第4話・クソ親父〔ワ●ル〕の名言……クソ親父の墓に刻んで後世に伝えてやる

 クソ親父がよく口にする三つの言葉。

「バカ野郎!(バカ小僧)」

「(家に居るなら)当たり前じゃないか」

「嫌なら家を出ていけ!」


 今でも思い出すとムカつくクソ親父〔ワタル〕の名言がある。


「バカな人間は奴隷になるしかない」


 おそらく、クソ親父は自分が人より上だと内心自負しているから、口から出た言葉だろう。

 じゃあ、自分がバカだと認めたら奴隷になるコトを受け入れるのか?滑稽だ。

 Aiが発達した現代には、おまえ〔クソ親父〕のような無能な奴隷は不要。


 私はクソ親父と顔を合わせなければならない、十二月の大晦日が嫌いで憂鬱ゆううつになる。

 幸いここ数年は、大晦日には家には居ない。

 以前の、クソ親父の頭の中には「大晦日には家族が家にいるのが当たり前」という考えが定着していたらしい。
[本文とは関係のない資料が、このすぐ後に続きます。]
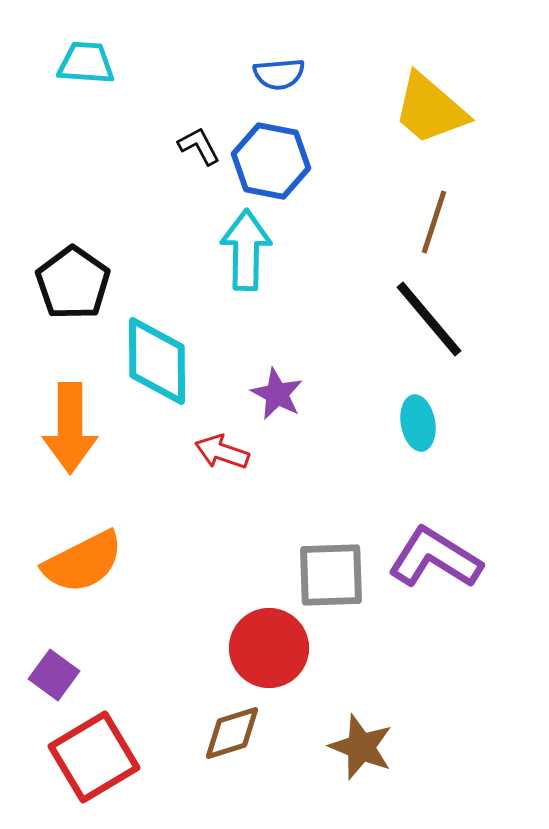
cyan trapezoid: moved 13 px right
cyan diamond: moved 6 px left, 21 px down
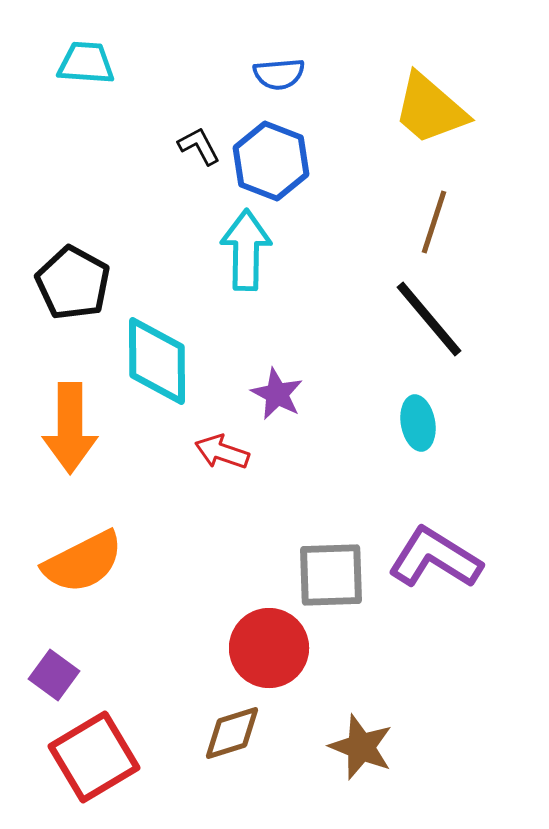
blue hexagon: rotated 10 degrees clockwise
black pentagon: rotated 6 degrees counterclockwise
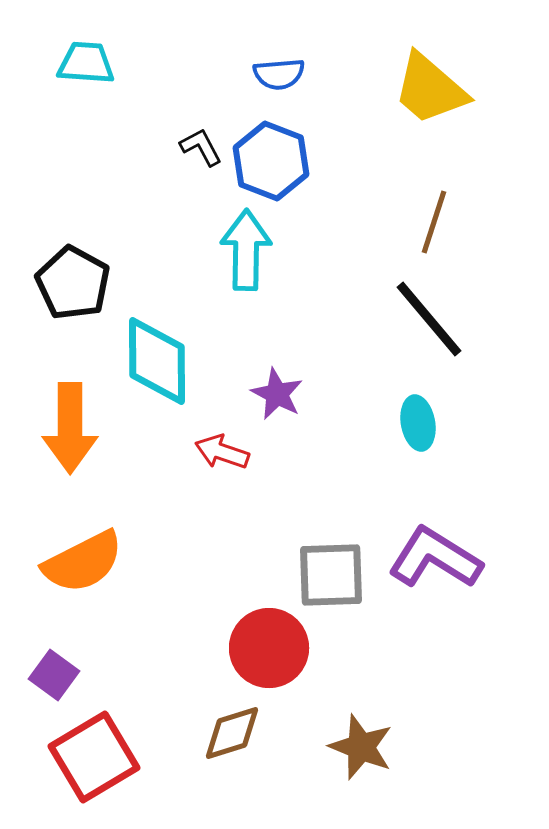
yellow trapezoid: moved 20 px up
black L-shape: moved 2 px right, 1 px down
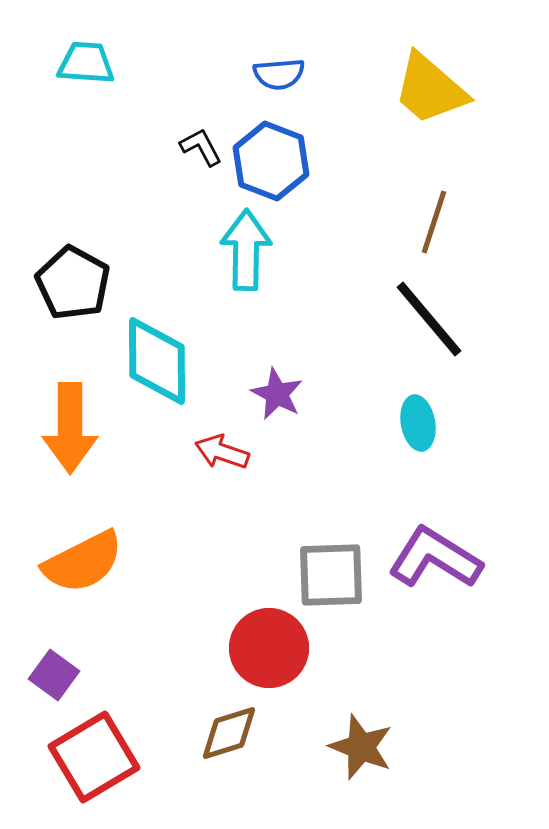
brown diamond: moved 3 px left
 家長は、大晦日の日には何もせずに居間のテーブルの前に座って、酒を飲みながら家の者が準備して運ばれてくる。

 料理を平然と飲み食いするのが当たり前と思っている、時代錯誤の男。


 そんな、クソ親父に昔「バカな人間は奴隷になるしかない」の言葉に怒りを感じていたので、訂正を大晦日に求めた。
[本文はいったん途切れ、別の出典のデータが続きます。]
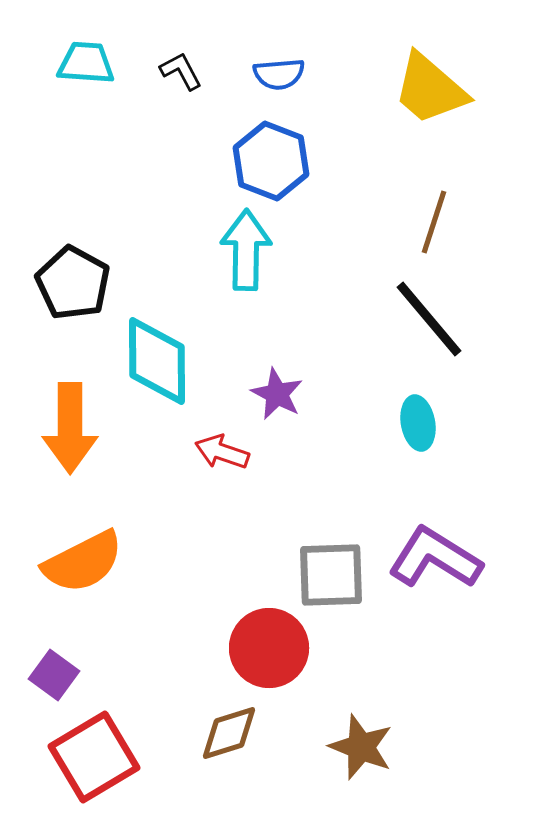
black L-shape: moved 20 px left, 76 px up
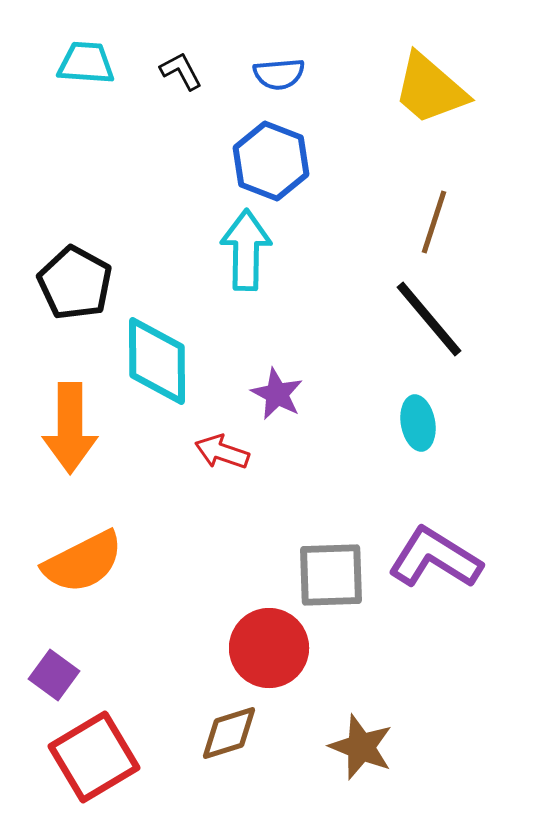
black pentagon: moved 2 px right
 返ってきたクソ親父〔ワタル〕の言葉は詫びとか訂正ではなく。

「バカ野郎、それはだな……」

 私は泣いて、自分の部屋に引きこもった。

 この時、こいつは最低の人間だと気づいた。


 クソ親父の戒名には『畜生道』とか『餓鬼道』とか、そんな言葉を入れてやる。

 クソ親父の葬儀の写真にマジックペンで落書きして、笑い者にしてやる。


 葬儀の花輪は紅白の祝いの花輪で、火葬は骨も残さない火力で。

 骨壺の中にたんを吐いて、タン壺に変えて笑ってやる──可能なら。